What is that Strange
Flower Crab Spider?

I found a Flower Crab Spider. What follows are my notes on its identity.

We know this much. The creature in the photo below belongs to the family Thomisidae, which means the animal is a type of crab spider.

Beyond that, when I first photographed it, almost everything about its identity was a mystery.

Seven-spined Crab Spider photographed in El Valle de Antón, Panama

Epicadus septemspinosus, photographed in El Valle de Antón, Panama

When I first saw the spider, I immediately thought of a documentary by David Attenborough. In it he described extraordinary spiders that mimic flowers—sometimes so perfectly that pollinating insects land directly on the spider itself.
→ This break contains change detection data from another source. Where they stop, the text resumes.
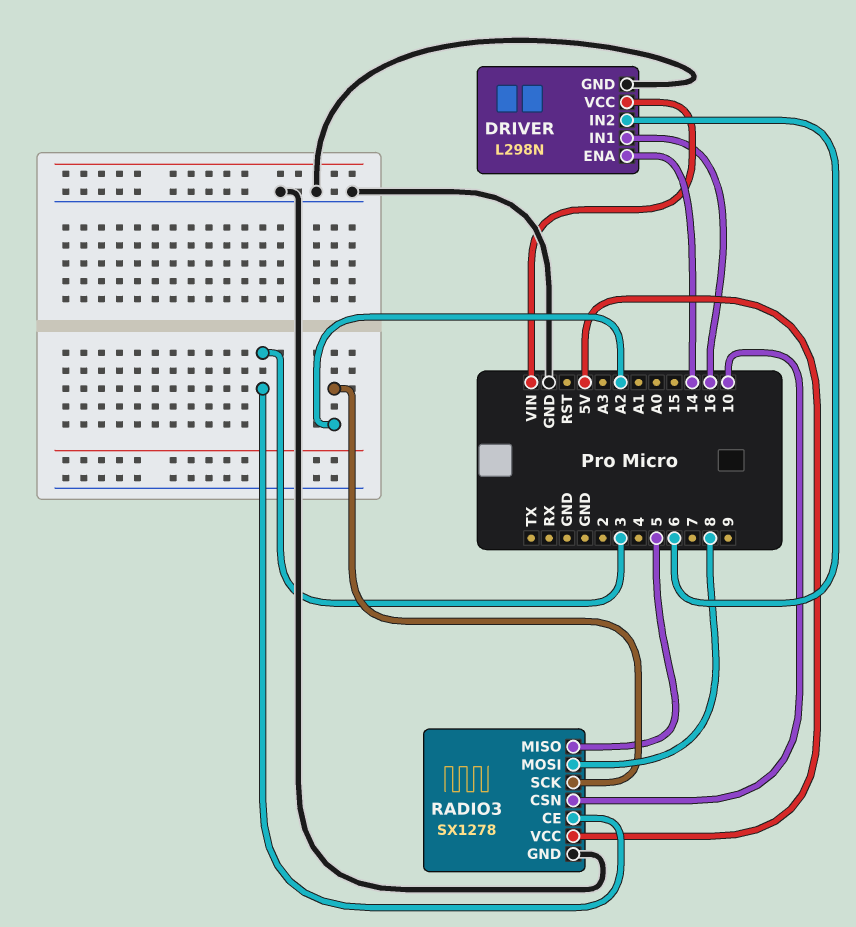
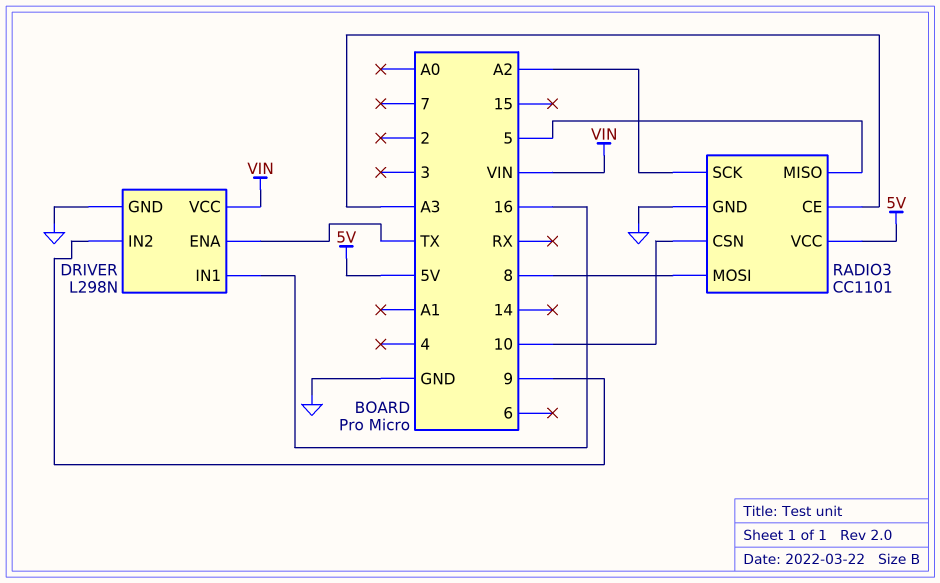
DRIVER pin ENA: 14 -> TX
DRIVER pin IN2: 6 -> 9
RADIO3: SX1278 -> CC1101
RADIO3 pin CE: 3 -> A3

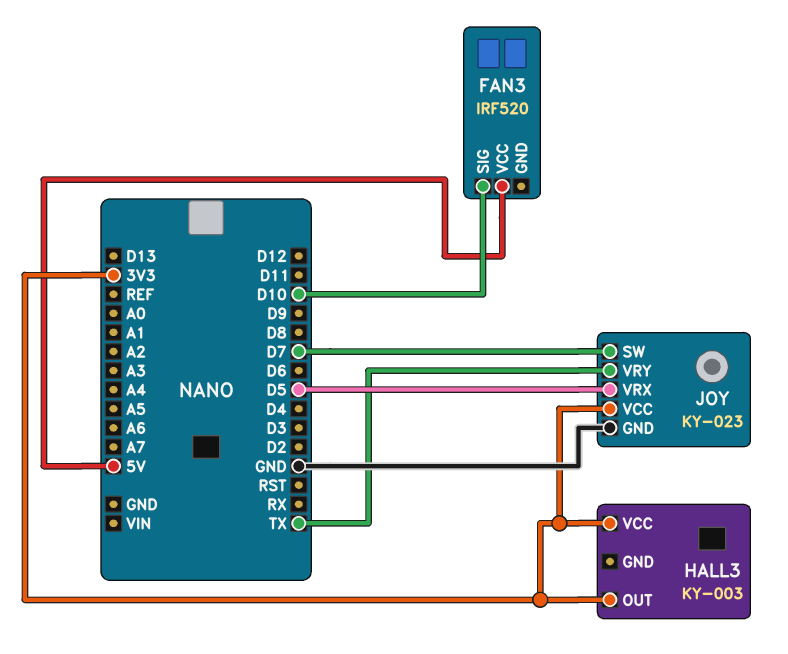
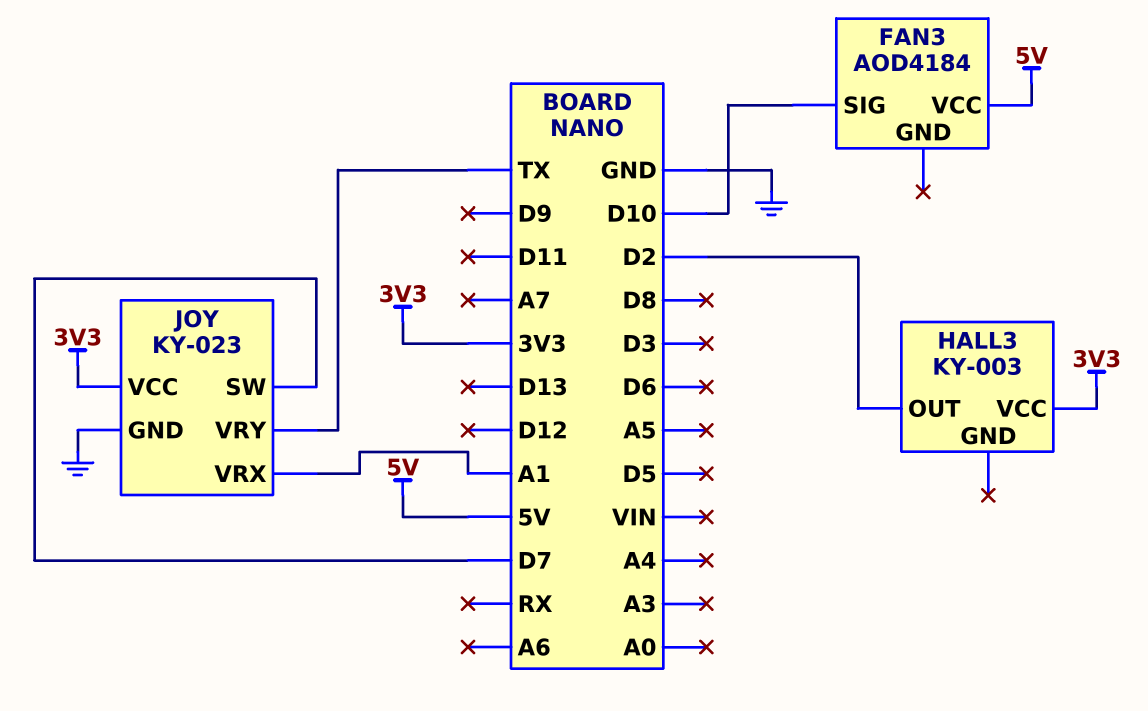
FAN3: IRF520 -> AOD4184
HALL3 pin OUT: 3V3 -> D2
JOY pin VRX: D5 -> A1

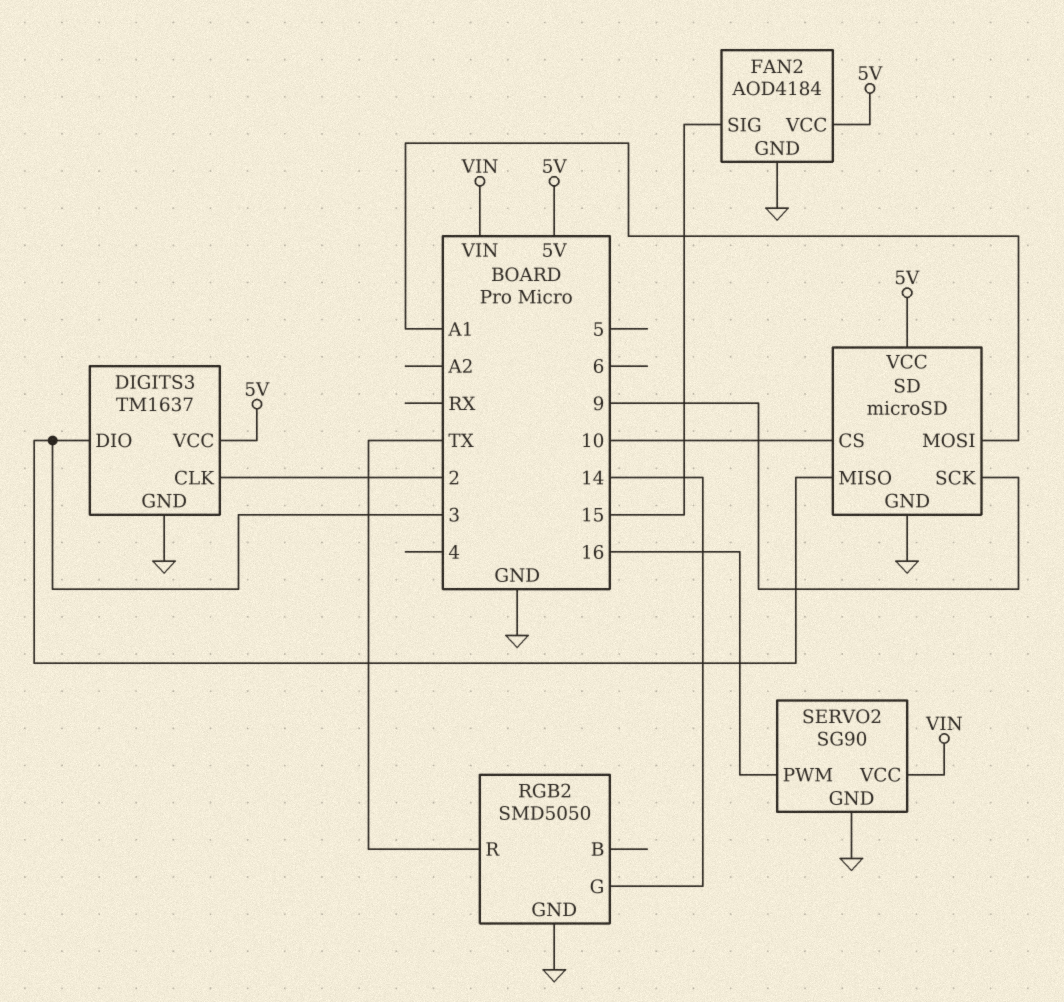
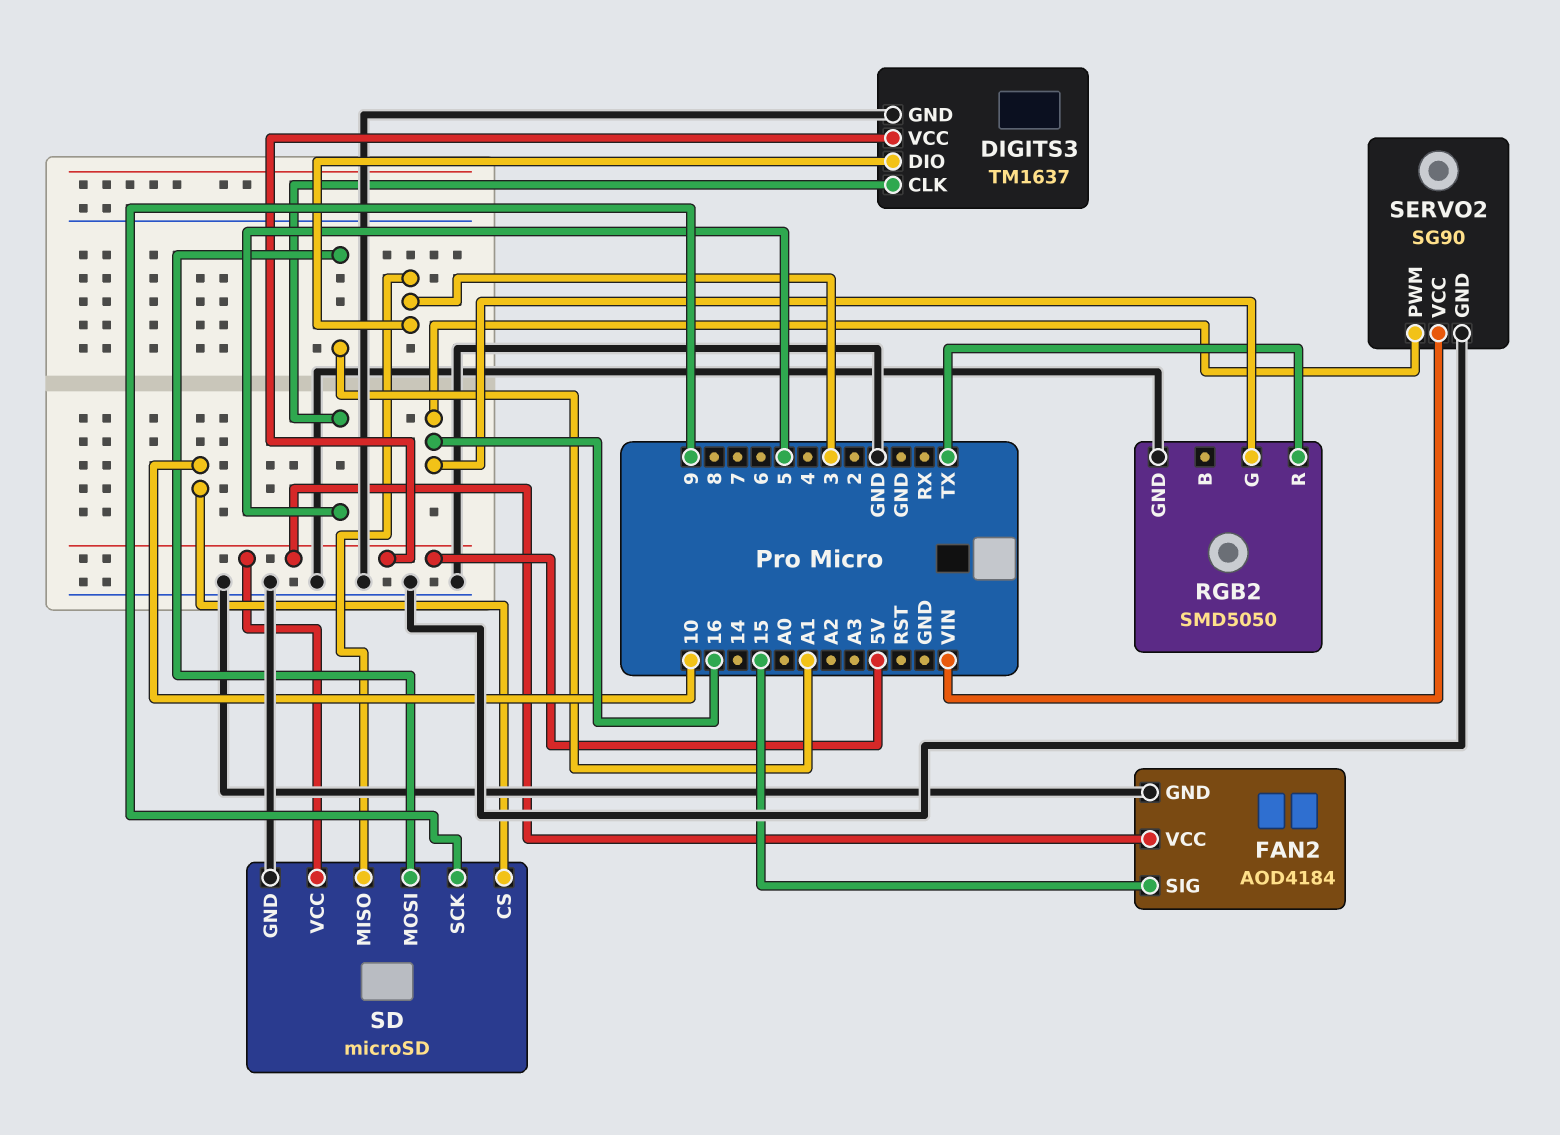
DIGITS3 pin CLK: 2 -> 5
RGB2 pin G: 14 -> 16

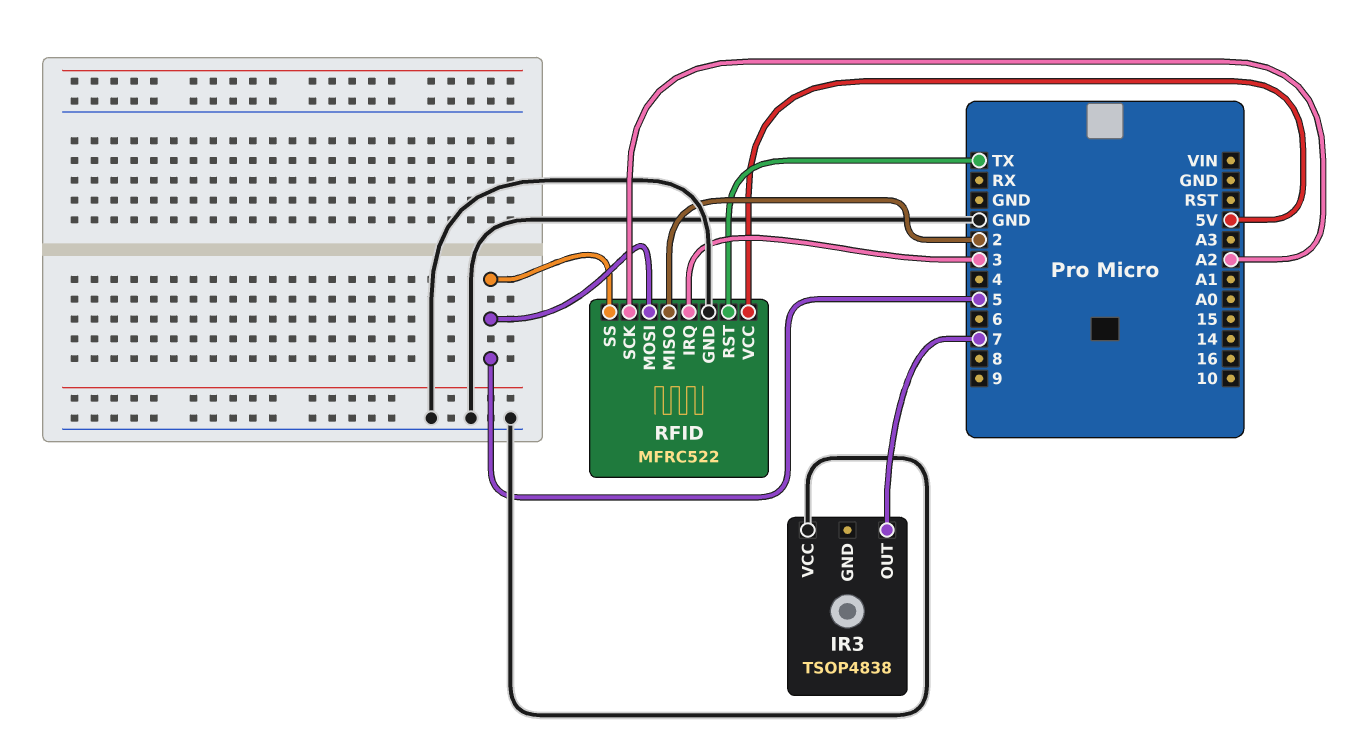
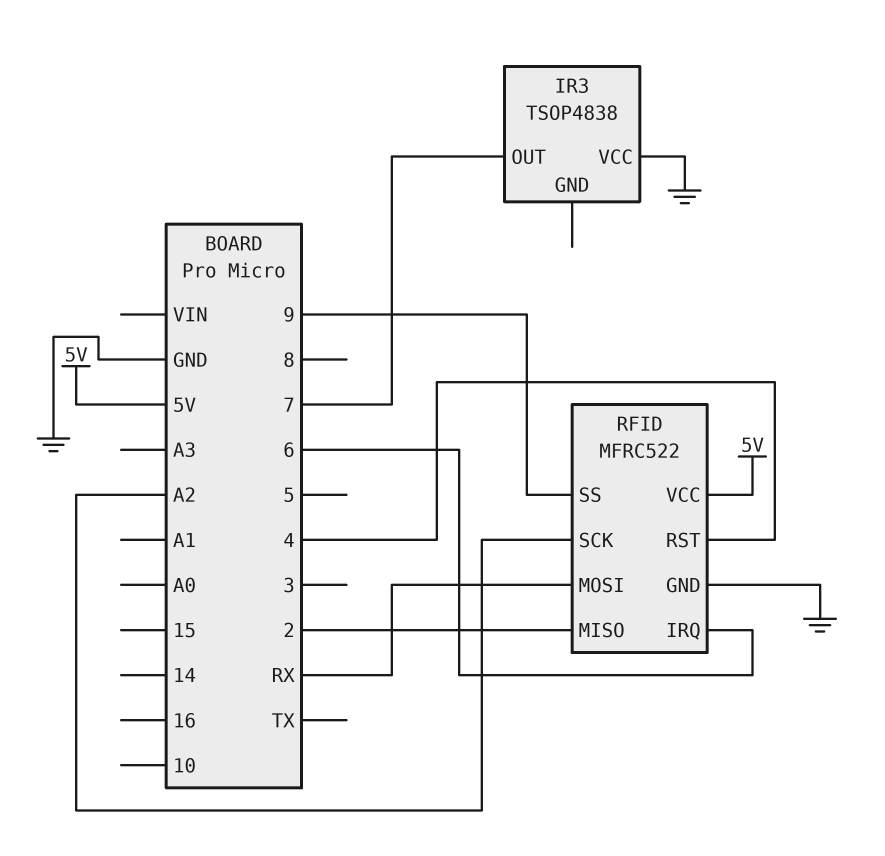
RFID pin IRQ: 3 -> 6
RFID pin MOSI: 5 -> RX
RFID pin RST: TX -> 4
RFID pin SS: 5 -> 9

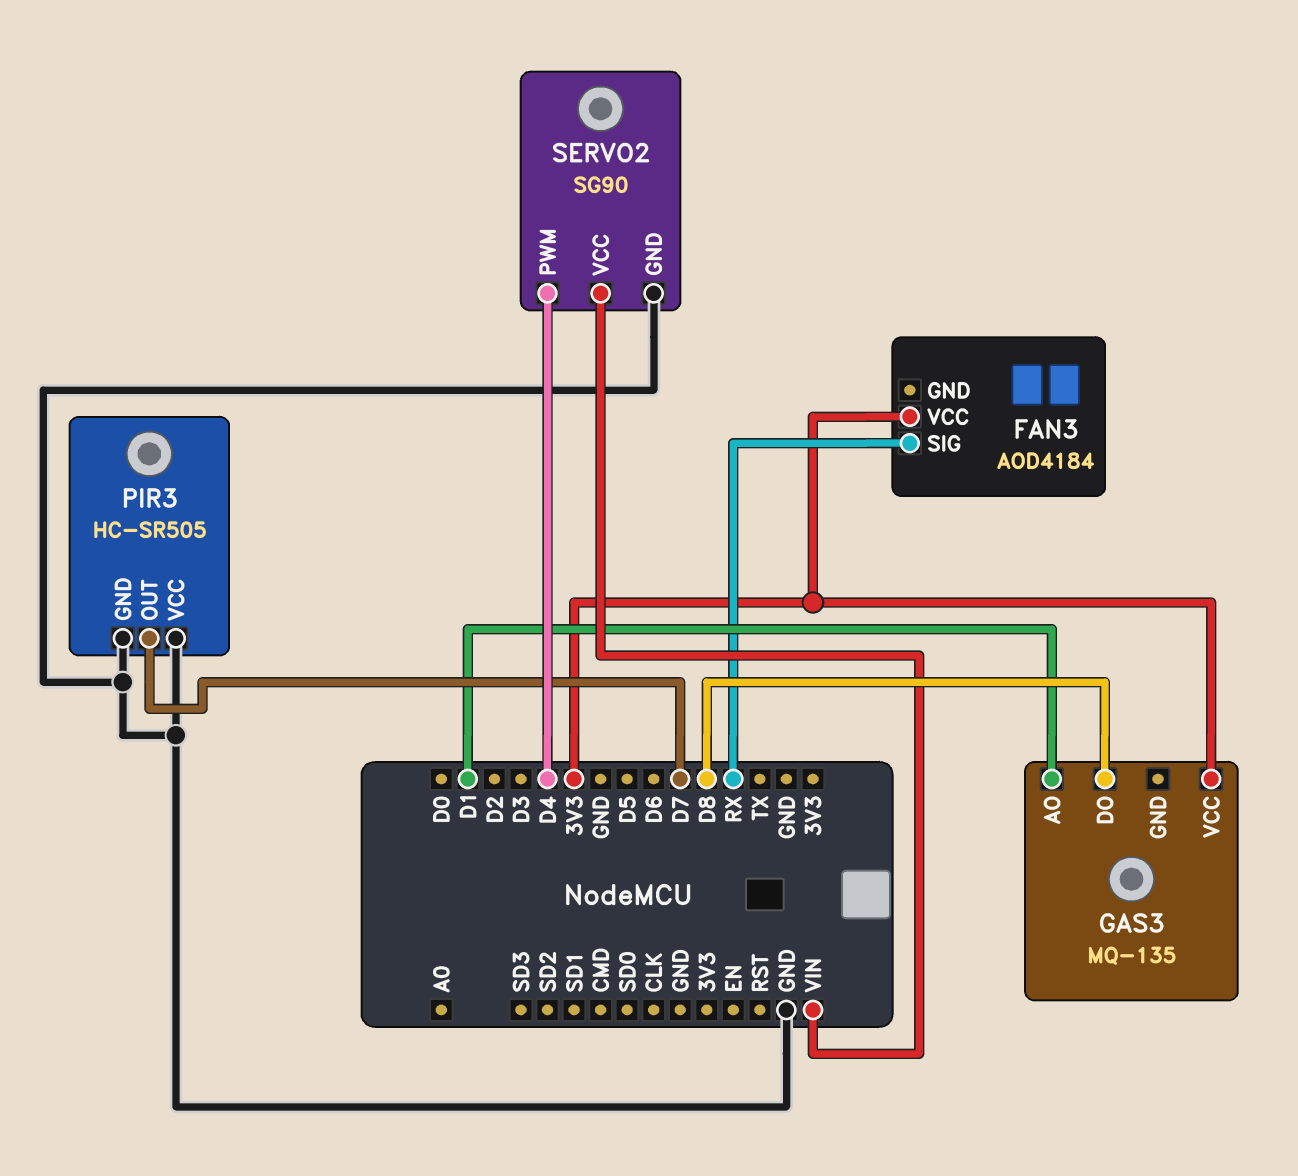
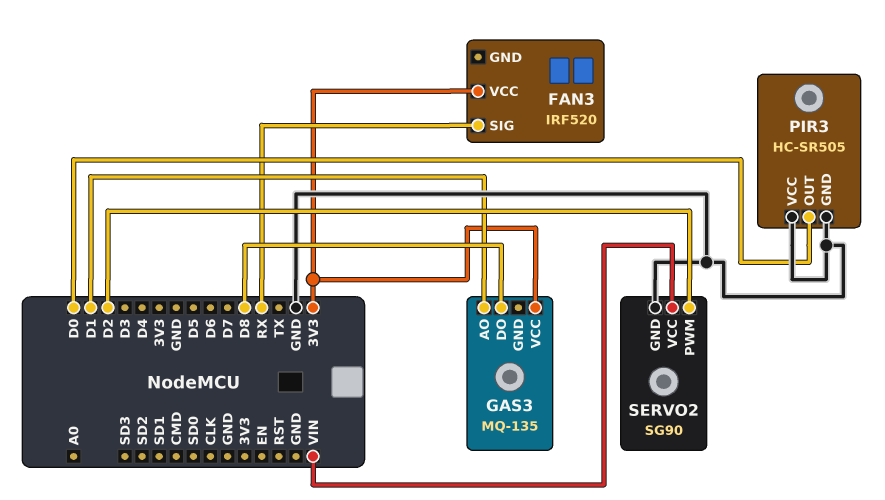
FAN3: AOD4184 -> IRF520
PIR3 pin OUT: D7 -> D0
SERVO2 pin PWM: D4 -> D2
Looking at this strange creature perched on the leaf, I remember thinking that it resembled a piece of an orchid. For years I referred to it simply as the white orchid spider.

But what was it really?

At the time—this was around 2007—identifying obscure tropical arthropods was not easy. There were far fewer online databases, and the global network of amateur naturalists that now exists on platforms like iNaturalist simply did not exist yet.

So the investigation began the old-fashioned way: by emailing experts and comparing scattered photographs across the internet.

Here is what I uncovered during those first attempts.

1. Flower crab spiders do not build webs. Instead they rely on ambush. They sit motionless on vegetation and capture insects that come within reach.

2. Many species in the family Thomisidae have evolved to resemble parts of flowers—petals, stamens, or pollen clusters. These are often called flower spiders, or sometimes orchid-mimic spiders.

3. Eventually I found a photograph online of something that looked very similar. The photographer also referred to it as an orchid-mimicking crab spider.

But the details did not quite line up.

The photo I found had been taken in the Amazon basin, while my spider had been photographed at higher elevation in Panama. If they were the same species, that would imply a broad distribution. Yet the photographer believed he might be the first person ever to photograph the species.

The mystery deepened.

Eventually I received a response from the Department of Entomology at the University of California Riverside. They located an image of a similar spider photographed in Brazil and suggested a possible identification:

Epicadus heterogaster.

That sounded promising, but the experts were cautious. In fact, their reply included an important warning:

The taxonomy of the genus is such that there are only six species, and it looks like only one of them is recorded outside of Brazil — Epicadus granulatus. However, using geographic distribution to make a species ID is NOT wise. There is no reason that E. heterogaster could NOT be found in Panama, nor any of the remaining species (or, for that matter, it could also be undescribed).

Their final advice was simple:

Labelling the photo "Epicadus sp." would be as far as you could go.

And so that is where the mystery sat.

For years.

Twenty years later, natural history has changed dramatically.

Today there are global communities of naturalists sharing observations in real time. Platforms like iNaturalist allow photographs to be compared instantly against thousands of verified records, and specialists around the world can weigh in on identifications within hours.

So recently, out of curiosity, I returned to the old photograph.

Within a short time, a consensus began to emerge.

The spider matches a species now widely recognized across the Neotropics:

Epicadus septemspinosus — the Seven-spined Crab Spider.

Looking back at the photograph, the clues are obvious. The spider's abdomen bears a set of strange projections—little white spines—that resemble the reproductive structures of a flower. These bizarre appendages are not decorative. They are camouflage. The spider is effectively posing as part of a blossom while it waits for insects to land nearby.

In other words, my original instinct—that it resembled a piece of an orchid—was not far off.

What I photographed in Panama that day was not a flower at all, but a predator pretending to be one.

And after nearly twenty years of wondering, the mystery finally has a name.

Epicadus septemspinosus.

The strange genus Epicadus

The genus Epicadus contains some of the most bizarrely shaped crab spiders in the world. Instead of the smooth rounded abdomen seen in many Thomisidae, species in this group grow elaborate spines and lobes that mimic floral anatomy.

In some species the projections resemble stamens. In others they look like unopened petals. The spider becomes a piece of botanical architecture—something that pollinators ignore until it is too late.

Unlike web-building spiders, these hunters rely entirely on stealth and patience. They sit motionless on leaves or flowers with their front legs extended sideways, ready to snap shut on bees, flies, or butterflies that wander too close.

Their success depends on deception.

Which is why the spider in the photograph looks so uncanny. Your brain keeps trying to interpret it as something else—a piece of a flower, a pollen cluster, maybe even a fungal growth.

That confusion is exactly the point.

A lesson in natural history

One of the pleasures of natural history is that identifications are rarely final. Names change, taxonomy evolves, and photographs that once seemed impossible to identify sometimes yield their secrets years later.

This spider sat in my archive for nearly two decades before the tools existed to identify it confidently.

Which makes me wonder how many other photographs are waiting patiently in old hard drives—species that still have not revealed their names.

The natural world has always been mysterious.

We just have better ways of asking questions now.